# **RNN**
A Recurrent Neural Network (RNN) is a type of neural network designed for sequential data (e.g., time series, text, audio). Unlike traditional neural networks (which treat each input independently), RNNs are designed to handle dependencies between elements in a sequence by maintaining a hidden state.

### **Key Idea**
* RNNs have a loop that allows information to persist over time.
* The output at time step t depends not only on the input at time t but also on the output from the previous time step t-1.

### **Mathematical Formulation**
At each time step t, and RNN updates its hidden state h_t using:
$$ h_t = tanh(W_{hh}h_t + W_{xh}x_t + b_h) $$
Where: <br>
* $h_t$ = hidden state at time step t
* $x_t$ = input at time step t
* $W_{hh}, W_{xh}$ = weight matrices
* $b_h$ = bias term
* $tanh$ = activation function (usually tanh or ReLU)

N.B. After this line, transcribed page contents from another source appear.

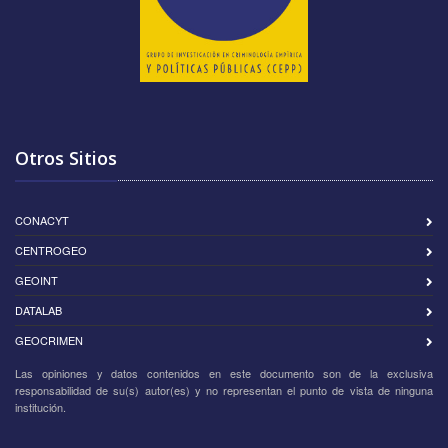
Otros Sitios
CONACYT
CENTROGEO
GEOINT
DATALAB
GEOCRIMEN
Las opiniones y datos contenidos en este documento son de la exclusiva
responsabilidad de su(s) autor(es) y no representan el punto de vista de ninguna
institución.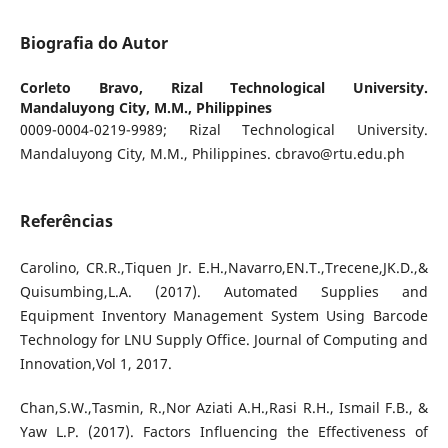
Biografia do Autor
Corleto Bravo,
Rizal Technological University.
Mandaluyong City, M.M., Philippines
0009-0004-0219-9989; Rizal Technological University.
Mandaluyong City, M.M., Philippines. cbravo@rtu.edu.ph
Referências
Carolino, CR.R.,Tiquen Jr. E.H.,Navarro,EN.T.,Trecene,JK.D.,&
Quisumbing,L.A. (2017). Automated Supplies and
Equipment Inventory Management System Using Barcode
Technology for LNU Supply Office. Journal of Computing and
Innovation,Vol 1, 2017.
Chan,S.W.,Tasmin, R.,Nor Aziati A.H.,Rasi R.H., Ismail F.B., &
Yaw L.P. (2017). Factors Influencing the Effectiveness of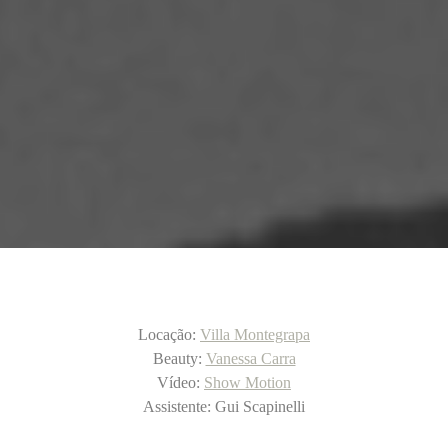
Locação:
Villa Montegrapa
Beauty:
Vanessa Carra
Vídeo:
Show Motion
Assistente: Gui Scapinelli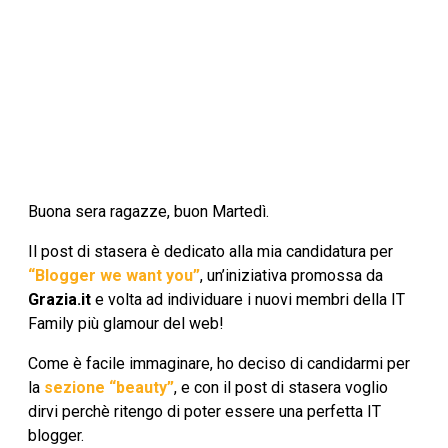
Buona sera ragazze, buon Martedì.
Il post di stasera è dedicato alla mia candidatura per
“Blogger we want you”
, un’iniziativa promossa da
Grazia.it
e volta ad individuare i nuovi membri della IT
Family più glamour del web!
Come è facile immaginare, ho deciso di candidarmi per
la
sezione “beauty”
, e con il post di stasera voglio
dirvi perchè ritengo di poter essere una perfetta IT
blogger.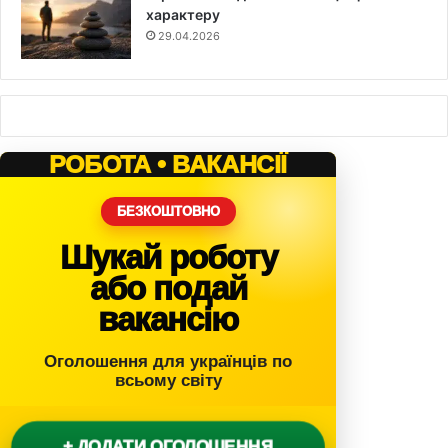
характеру
29.04.2026
РОБОТА • ВАКАНСІЇ
БЕЗКОШТОВНО
Шукай роботу
або подай
вакансію
Оголошення для українців по
всьому світу
+ ДОДАТИ ОГОЛОШЕННЯ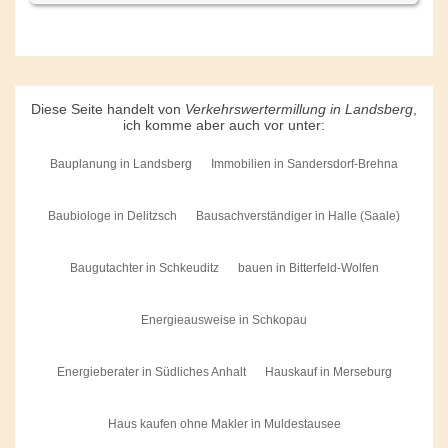
Diese Seite handelt von
Verkehrswertermillung in Landsberg
,
ich komme aber auch vor unter:
Bauplanung in Landsberg
Immobilien in Sandersdorf-Brehna
Baubiologe in Delitzsch
Bausachverständiger in Halle (Saale)
Baugutachter in Schkeuditz
bauen in Bitterfeld-Wolfen
Energieausweise in Schkopau
Energieberater in Südliches Anhalt
Hauskauf in Merseburg
Haus kaufen ohne Makler in Muldestausee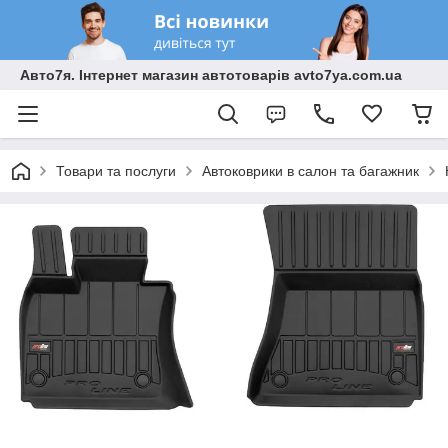
Авто7я. Інтернет магазин автотоварів avto7ya.com.ua
Товари та послуги
Автоковрики в салон та багажник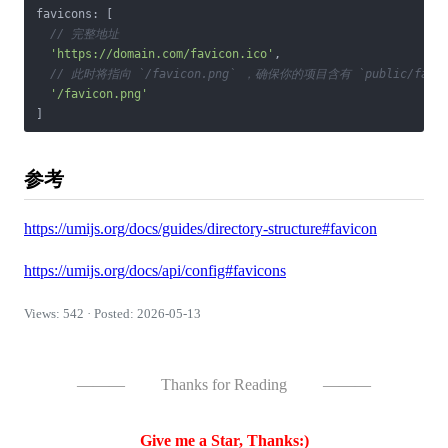
favicons: [

// 完整地址
'https://domain.com/favicon.ico'
,

// 此时将指向 `/favicon.png` ，确保你的项目含有 `public/favic
'/favicon.png'
参考
https://umijs.org/docs/guides/directory-structure#favicon
https://umijs.org/docs/api/config#favicons
Views: 542 · Posted: 2026-05-13
———
Thanks for Reading
———
Give me a Star, Thanks:)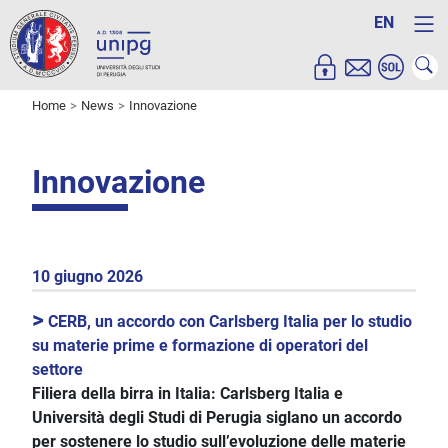
EN
Home
News
Innovazione
Innovazione
10 giugno 2026
>
CERB, un accordo con Carlsberg Italia per lo studio
su materie prime e formazione di operatori del
settore
Filiera della birra in Italia: Carlsberg Italia e
Università degli Studi di Perugia siglano un accordo
per sostenere lo studio sull’evoluzione delle materie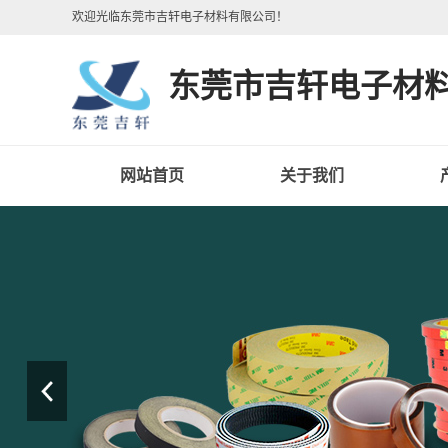
欢迎光临东莞市吉轩电子材料有限公司！
东莞市吉轩电子材
网站首页
关于我们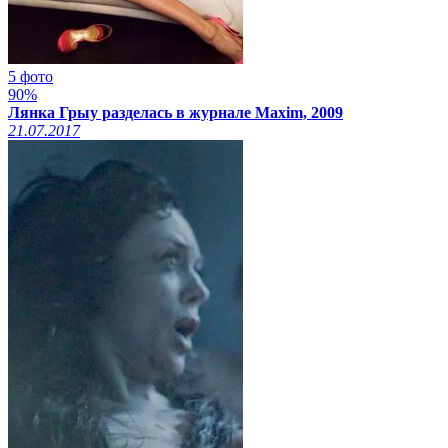
5 фото
90%
Лянка Грыу разделась в журнале Maxim, 2009
21.07.2017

The output is computed as:
$$ y_t = W_{hy}h_t + b_y $$

Where: <br>
* $y_t$ = output at time step t
* $W_{hy}$ = weight matrix for output
* $b_y$ = output bias

## How Information is Passed Through Time:
1. An initial hidden state $h_0$ is created (often initialized to zero)
2. The input at each time step is combined with the hidden state from the previous step.
3. The new hidden state is passed to the next time step.
4. The output is generated based on the current hidden state.

### **Strength of RNNS**
* Good for processing sequences of variable length
* Captures short-term dependencies
* Works well for simple sequential tasks

### **Problems with RNNs**
1. Vanishing Gradient Problem:
    * Gradient shrink too much during backpropagation, making it hard to update weights.
2. Exploding Gradient Problem:
    * Gradients grow too large and cause instability in training.
3. Short-Term Memory Issue:
    * RNNs struggle to remember long-term dependencies.


# **LSTM**
LSTM (Long Short-Term Memory) networks were introduced to solve the vanishing gradient problem and improve the ability to model long-term dependencies.

### **Key Idea**
* LSTM introduces a more complex memory unit called a cell state.
* LSTM regulates the flow of information using three key gates:
    * Forget Gate - Decides what information to forget
    * Input Gate - Decides what new information to store
    * Output Gate - Decides what to output based on the cell state


### **Mathematical Formulation**
At each time step t, LSTM computes:
1. Forget Gate: <br> Decides what information from the previous cell state to forget $$f_t = \sigma(W_f*[h_{t-1}, x_t] + b_f) $$
2. Input Gate: <br> Decides what new information to store in the cell state: $$i_t = \sigma(W_i*[h_{t-1},x_t] + b_i) $$ $$C_t = tanh(W_c*[h_{t-1},x_t] +b_c)$$
3. Cell State Update: <br> Update the cell state: $$C_t = f_t*C_{t-1} + i_t*C_t$$
4. Output Gate: <br> Decide what to output: $$o_t = \sigma(W_o*[h_{t-1},x_t] + b_o$$ $$h_t = o_t*tanh(C_t)$$
where: <br>
* $f_t, i_t, o_t = forget, input, and output gate activations$
* $\sigma$ = sigmoid activation function (range: 0 to 1)
* $C_t$ = candidate cell state update

### **Why LSTM Works Better Than RNN**
* Better at capturing long-term dependencies
* Solves vanishing gradient problem using forget gates
* Selectively remembers useful information


### **When to Use What**
* Use RNN - If the sequence is short or dependencies are simple
* Use LSTM - If the sequence is long and requires learning long-term dependencies.